# WHAT YOU SHOULD DO
Which lines of the entries below hold the word "runs"? Report each of them.

# # # #

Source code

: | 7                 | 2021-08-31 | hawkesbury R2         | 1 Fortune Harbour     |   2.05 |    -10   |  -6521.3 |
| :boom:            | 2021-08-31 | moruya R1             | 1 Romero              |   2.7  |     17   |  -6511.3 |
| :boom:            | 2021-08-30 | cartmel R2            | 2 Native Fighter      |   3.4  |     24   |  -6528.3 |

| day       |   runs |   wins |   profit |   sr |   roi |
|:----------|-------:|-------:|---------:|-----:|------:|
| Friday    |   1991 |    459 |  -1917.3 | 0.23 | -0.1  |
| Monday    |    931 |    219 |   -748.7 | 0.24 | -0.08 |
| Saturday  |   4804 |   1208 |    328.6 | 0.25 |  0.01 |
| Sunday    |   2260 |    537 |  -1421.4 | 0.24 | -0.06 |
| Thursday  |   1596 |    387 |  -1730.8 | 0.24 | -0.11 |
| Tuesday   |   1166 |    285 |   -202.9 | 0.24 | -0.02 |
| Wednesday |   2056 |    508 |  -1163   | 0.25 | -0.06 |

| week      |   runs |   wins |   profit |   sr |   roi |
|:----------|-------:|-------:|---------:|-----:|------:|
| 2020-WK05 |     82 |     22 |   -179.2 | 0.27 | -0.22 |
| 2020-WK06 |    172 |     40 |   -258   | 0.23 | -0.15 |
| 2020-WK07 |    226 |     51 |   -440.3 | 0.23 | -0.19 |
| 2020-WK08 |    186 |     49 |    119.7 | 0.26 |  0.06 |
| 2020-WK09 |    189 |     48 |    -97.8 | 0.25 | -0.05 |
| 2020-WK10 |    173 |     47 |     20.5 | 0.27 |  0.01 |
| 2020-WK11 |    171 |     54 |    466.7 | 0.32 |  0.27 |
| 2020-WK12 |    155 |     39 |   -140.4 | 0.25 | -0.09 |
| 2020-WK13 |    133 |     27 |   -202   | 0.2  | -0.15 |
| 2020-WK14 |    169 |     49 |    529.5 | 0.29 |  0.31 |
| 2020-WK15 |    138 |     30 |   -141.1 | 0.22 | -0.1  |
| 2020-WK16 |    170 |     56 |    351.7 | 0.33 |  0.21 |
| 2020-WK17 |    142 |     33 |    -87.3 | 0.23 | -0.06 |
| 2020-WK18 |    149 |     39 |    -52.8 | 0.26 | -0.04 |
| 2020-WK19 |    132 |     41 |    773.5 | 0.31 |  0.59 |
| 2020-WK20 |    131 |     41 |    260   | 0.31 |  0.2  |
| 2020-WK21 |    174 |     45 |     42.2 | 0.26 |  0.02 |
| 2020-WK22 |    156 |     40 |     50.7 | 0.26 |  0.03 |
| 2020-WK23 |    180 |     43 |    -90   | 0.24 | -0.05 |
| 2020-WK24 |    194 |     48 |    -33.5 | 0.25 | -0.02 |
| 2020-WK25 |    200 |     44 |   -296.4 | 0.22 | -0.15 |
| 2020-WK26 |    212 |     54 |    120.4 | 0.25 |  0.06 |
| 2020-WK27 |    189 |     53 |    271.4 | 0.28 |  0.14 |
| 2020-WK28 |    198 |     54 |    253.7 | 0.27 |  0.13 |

# # # #

# SOLUTION TO THIS TASK
| day       |   runs |   wins |   profit |   sr |   roi |
| week      |   runs |   wins |   profit |   sr |   roi |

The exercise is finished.